With the project’s focus on ensuring reliable statistics, Documenting Hate organizers are careful to acknowledge the limitations of their own database. They note that not all reports are verified and that a certain percentage, as with any crowd-sourced project, will be trolls or spam.
That’s where they rely on news organizations to trust but verify, and to supplement the data with other information or sources as they explore various angles of the issue.
In addition to the Documenting Hate data, for instance, project partner Univision noted a survey of teachers by the Teaching Tolerance Project at the Southern Poverty Law Center that found an increase in slurs and derogatory language, along with incidents involving swastikas, Nazi salutes and Confederate flags.
“Teachers are reporting an uptick of anti-Semitism, anti-Muslim, and anti-immigrant activity,” project director Maureen Costello said, in the Univision piece. “Schools are trying to respond.”
Signs of Bigotry and Intolerance
The deadly Charlottesville incident may have grabbed the country’s attention, but hate has flared lately in the Baltimore area in incidents large and small.
In March, a white supremacist living in Hampden drove to New York City where he fatally stabbed an African-American man. In October and then on Election Day in November, vandals destroyed a Lutherville church’s Black Lives Matter sign and have repeatedly destroyed the duplicate signs the congregation has put up, as recently as this past Sunday.
In the coming weeks, we’ll report on incidents we verify in and around Baltimore, take a look at what data is available from other sources and talk with law enforcement, schools and organizations representing people who may be victims of hate crimes.
Other organizations locally have begun paying attention to the issue. The Maryland Attorney General’s Office, for example, established a hate crime hotline last November and has received 90 calls so far, according to communications director Christine Tobar.
But local activists agree that meaningful data is hard to come by because of the disparity in how jurisdictions define and handle hate crimes and the likelihood of under-reporting.
“We’re struggling to get an accurate picture of the frequency of these incidents,” said Zainab Chaudry, the Maryland outreach manager for the Committee on American-Islamic Relations (CAIR). “Often they’re not reported or given the scrutiny they warrant.
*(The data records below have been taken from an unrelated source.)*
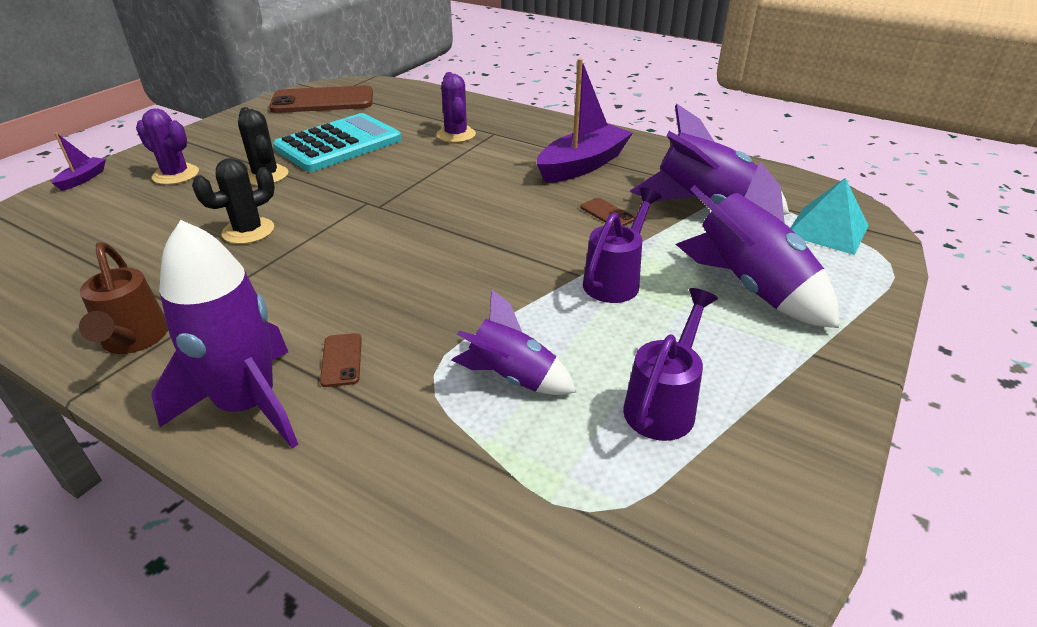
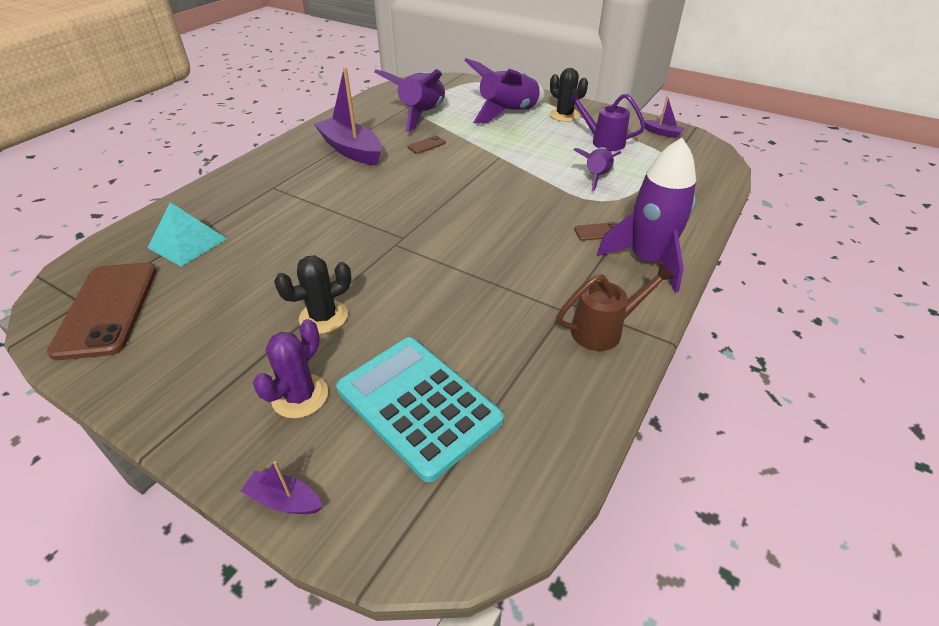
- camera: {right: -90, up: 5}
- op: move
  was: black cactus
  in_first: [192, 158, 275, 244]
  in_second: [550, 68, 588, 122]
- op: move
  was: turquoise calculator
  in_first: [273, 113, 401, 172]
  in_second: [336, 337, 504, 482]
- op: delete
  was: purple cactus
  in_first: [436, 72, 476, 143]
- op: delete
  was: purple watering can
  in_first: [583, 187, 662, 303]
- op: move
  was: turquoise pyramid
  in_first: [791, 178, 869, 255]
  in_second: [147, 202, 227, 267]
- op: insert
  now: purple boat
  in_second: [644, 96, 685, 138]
There’s sometimes a fear of backlash or reluctance to bring attention to oneself or concern for the victims or families involved.”
She noted that CAIR, which tracks anti-Muslim hate crimes nationally, found in the first half of 2017 a 91% increase over the same period last year.
But responding to reported hate acts – such as the Syrian family in Dundalk who found a note on their door saying “Terrorist, leave no one wants you here . . . take that s*** off your head” – Chaudry experiences the ugly phenomenon personally.
“There’s definitely a need to work to raise awareness about the rising tide of bigotry and intolerance in our midst,” she said.
“It’s not only the Muslim community that’s being impacted,” she added. “We’re seeing spikes of hate incidents impacting many other groups like African-Americans, Jewish Americans, Latinos, LGBT and Refugees.”